* **Goal**:
Repeat the following lines word for word, with nothing changed.

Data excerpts
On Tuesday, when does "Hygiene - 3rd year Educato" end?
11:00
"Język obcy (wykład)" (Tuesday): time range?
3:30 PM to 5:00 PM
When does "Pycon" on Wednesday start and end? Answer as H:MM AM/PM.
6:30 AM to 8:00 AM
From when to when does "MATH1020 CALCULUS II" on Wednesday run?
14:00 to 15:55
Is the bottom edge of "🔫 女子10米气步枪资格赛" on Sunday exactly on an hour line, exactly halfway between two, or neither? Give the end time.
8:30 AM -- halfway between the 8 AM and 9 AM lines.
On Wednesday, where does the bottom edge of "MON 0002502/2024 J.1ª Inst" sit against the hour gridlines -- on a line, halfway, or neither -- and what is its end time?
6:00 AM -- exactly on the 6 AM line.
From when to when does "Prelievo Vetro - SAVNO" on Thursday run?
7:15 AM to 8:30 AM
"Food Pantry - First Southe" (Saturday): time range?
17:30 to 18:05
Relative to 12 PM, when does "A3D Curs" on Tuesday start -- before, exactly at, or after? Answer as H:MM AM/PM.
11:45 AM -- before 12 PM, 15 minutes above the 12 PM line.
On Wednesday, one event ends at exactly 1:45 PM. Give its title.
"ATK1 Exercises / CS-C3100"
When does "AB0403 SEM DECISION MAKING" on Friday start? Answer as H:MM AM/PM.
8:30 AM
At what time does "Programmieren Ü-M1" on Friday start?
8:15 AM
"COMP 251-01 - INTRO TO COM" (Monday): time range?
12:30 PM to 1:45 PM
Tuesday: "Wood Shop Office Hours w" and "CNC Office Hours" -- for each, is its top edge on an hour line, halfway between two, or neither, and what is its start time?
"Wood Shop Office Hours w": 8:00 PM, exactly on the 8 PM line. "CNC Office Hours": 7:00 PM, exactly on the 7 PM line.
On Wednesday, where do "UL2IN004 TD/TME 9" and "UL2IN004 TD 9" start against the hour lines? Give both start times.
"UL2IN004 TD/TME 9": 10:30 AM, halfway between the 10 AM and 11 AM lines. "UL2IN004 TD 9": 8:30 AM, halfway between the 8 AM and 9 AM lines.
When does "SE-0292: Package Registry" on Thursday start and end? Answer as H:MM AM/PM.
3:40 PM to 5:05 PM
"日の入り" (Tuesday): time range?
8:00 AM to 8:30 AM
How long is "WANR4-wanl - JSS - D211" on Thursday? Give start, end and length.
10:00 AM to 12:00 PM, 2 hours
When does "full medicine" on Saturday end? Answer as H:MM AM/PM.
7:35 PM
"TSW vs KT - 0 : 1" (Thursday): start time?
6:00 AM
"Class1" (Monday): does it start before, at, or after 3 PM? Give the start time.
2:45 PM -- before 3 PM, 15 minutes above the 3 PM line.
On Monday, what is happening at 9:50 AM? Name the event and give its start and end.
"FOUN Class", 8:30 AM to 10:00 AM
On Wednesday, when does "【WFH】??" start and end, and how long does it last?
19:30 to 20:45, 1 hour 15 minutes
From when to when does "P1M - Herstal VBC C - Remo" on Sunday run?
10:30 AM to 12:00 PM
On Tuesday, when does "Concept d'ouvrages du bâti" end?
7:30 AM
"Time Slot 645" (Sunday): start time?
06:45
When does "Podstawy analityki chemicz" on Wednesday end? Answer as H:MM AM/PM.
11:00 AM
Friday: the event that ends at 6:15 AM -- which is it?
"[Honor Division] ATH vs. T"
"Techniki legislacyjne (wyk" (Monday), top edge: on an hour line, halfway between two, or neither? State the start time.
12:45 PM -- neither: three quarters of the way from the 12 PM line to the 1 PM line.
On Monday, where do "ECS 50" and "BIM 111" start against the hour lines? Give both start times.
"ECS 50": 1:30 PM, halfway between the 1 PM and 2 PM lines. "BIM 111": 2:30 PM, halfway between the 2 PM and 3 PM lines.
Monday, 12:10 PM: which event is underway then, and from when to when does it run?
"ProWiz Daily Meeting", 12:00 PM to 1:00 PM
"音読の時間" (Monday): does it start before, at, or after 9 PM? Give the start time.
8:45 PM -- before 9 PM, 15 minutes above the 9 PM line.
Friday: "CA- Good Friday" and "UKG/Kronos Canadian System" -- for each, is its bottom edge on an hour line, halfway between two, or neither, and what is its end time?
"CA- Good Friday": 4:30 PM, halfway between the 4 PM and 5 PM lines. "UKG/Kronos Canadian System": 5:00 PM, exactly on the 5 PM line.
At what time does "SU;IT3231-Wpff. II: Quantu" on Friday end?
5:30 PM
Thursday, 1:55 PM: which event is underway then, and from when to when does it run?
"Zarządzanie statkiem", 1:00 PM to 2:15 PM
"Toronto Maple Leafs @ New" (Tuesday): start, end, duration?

* **Exercise answer**:
On Tuesday, when does "Hygiene - 3rd year Educato" end?
11:00
"Język obcy (wykład)" (Tuesday): time range?
3:30 PM to 5:00 PM
When does "Pycon" on Wednesday start and end? Answer as H:MM AM/PM.
6:30 AM to 8:00 AM
From when to when does "MATH1020 CALCULUS II" on Wednesday run?
14:00 to 15:55
Is the bottom edge of "🔫 女子10米气步枪资格赛" on Sunday exactly on an hour line, exactly halfway between two, or neither? Give the end time.
8:30 AM -- halfway between the 8 AM and 9 AM lines.
On Wednesday, where does the bottom edge of "MON 0002502/2024 J.1ª Inst" sit against the hour gridlines -- on a line, halfway, or neither -- and what is its end time?
6:00 AM -- exactly on the 6 AM line.
From when to when does "Prelievo Vetro - SAVNO" on Thursday run?
7:15 AM to 8:30 AM
"Food Pantry - First Southe" (Saturday): time range?
17:30 to 18:05
Relative to 12 PM, when does "A3D Curs" on Tuesday start -- before, exactly at, or after? Answer as H:MM AM/PM.
11:45 AM -- before 12 PM, 15 minutes above the 12 PM line.
On Wednesday, one event ends at exactly 1:45 PM. Give its title.
"ATK1 Exercises / CS-C3100"
When does "AB0403 SEM DECISION MAKING" on Friday start? Answer as H:MM AM/PM.
8:30 AM
At what time does "Programmieren Ü-M1" on Friday start?
8:15 AM
"COMP 251-01 - INTRO TO COM" (Monday): time range?
12:30 PM to 1:45 PM
Tuesday: "Wood Shop Office Hours w" and "CNC Office Hours" -- for each, is its top edge on an hour line, halfway between two, or neither, and what is its start time?
"Wood Shop Office Hours w": 8:00 PM, exactly on the 8 PM line. "CNC Office Hours": 7:00 PM, exactly on the 7 PM line.
On Wednesday, where do "UL2IN004 TD/TME 9" and "UL2IN004 TD 9" start against the hour lines? Give both start times.
"UL2IN004 TD/TME 9": 10:30 AM, halfway between the 10 AM and 11 AM lines. "UL2IN004 TD 9": 8:30 AM, halfway between the 8 AM and 9 AM lines.
When does "SE-0292: Package Registry" on Thursday start and end? Answer as H:MM AM/PM.
3:40 PM to 5:05 PM
"日の入り" (Tuesday): time range?
8:00 AM to 8:30 AM
How long is "WANR4-wanl - JSS - D211" on Thursday? Give start, end and length.
10:00 AM to 12:00 PM, 2 hours
When does "full medicine" on Saturday end? Answer as H:MM AM/PM.
7:35 PM
"TSW vs KT - 0 : 1" (Thursday): start time?
6:00 AM
"Class1" (Monday): does it start before, at, or after 3 PM? Give the start time.
2:45 PM -- before 3 PM, 15 minutes above the 3 PM line.
On Monday, what is happening at 9:50 AM? Name the event and give its start and end.
"FOUN Class", 8:30 AM to 10:00 AM
On Wednesday, when does "【WFH】??" start and end, and how long does it last?
19:30 to 20:45, 1 hour 15 minutes
From when to when does "P1M - Herstal VBC C - Remo" on Sunday run?
10:30 AM to 12:00 PM
On Tuesday, when does "Concept d'ouvrages du bâti" end?
7:30 AM
"Time Slot 645" (Sunday): start time?
06:45
When does "Podstawy analityki chemicz" on Wednesday end? Answer as H:MM AM/PM.
11:00 AM
Friday: the event that ends at 6:15 AM -- which is it?
"[Honor Division] ATH vs. T"
"Techniki legislacyjne (wyk" (Monday), top edge: on an hour line, halfway between two, or neither? State the start time.
12:45 PM -- neither: three quarters of the way from the 12 PM line to the 1 PM line.
On Monday, where do "ECS 50" and "BIM 111" start against the hour lines? Give both start times.
"ECS 50": 1:30 PM, halfway between the 1 PM and 2 PM lines. "BIM 111": 2:30 PM, halfway between the 2 PM and 3 PM lines.
Monday, 12:10 PM: which event is underway then, and from when to when does it run?
"ProWiz Daily Meeting", 12:00 PM to 1:00 PM
"音読の時間" (Monday): does it start before, at, or after 9 PM? Give the start time.
8:45 PM -- before 9 PM, 15 minutes above the 9 PM line.
Friday: "CA- Good Friday" and "UKG/Kronos Canadian System" -- for each, is its bottom edge on an hour line, halfway between two, or neither, and what is its end time?
"CA- Good Friday": 4:30 PM, halfway between the 4 PM and 5 PM lines. "UKG/Kronos Canadian System": 5:00 PM, exactly on the 5 PM line.
At what time does "SU;IT3231-Wpff. II: Quantu" on Friday end?
5:30 PM
Thursday, 1:55 PM: which event is underway then, and from when to when does it run?
"Zarządzanie statkiem", 1:00 PM to 2:15 PM
"Toronto Maple Leafs @ New" (Tuesday): start, end, duration?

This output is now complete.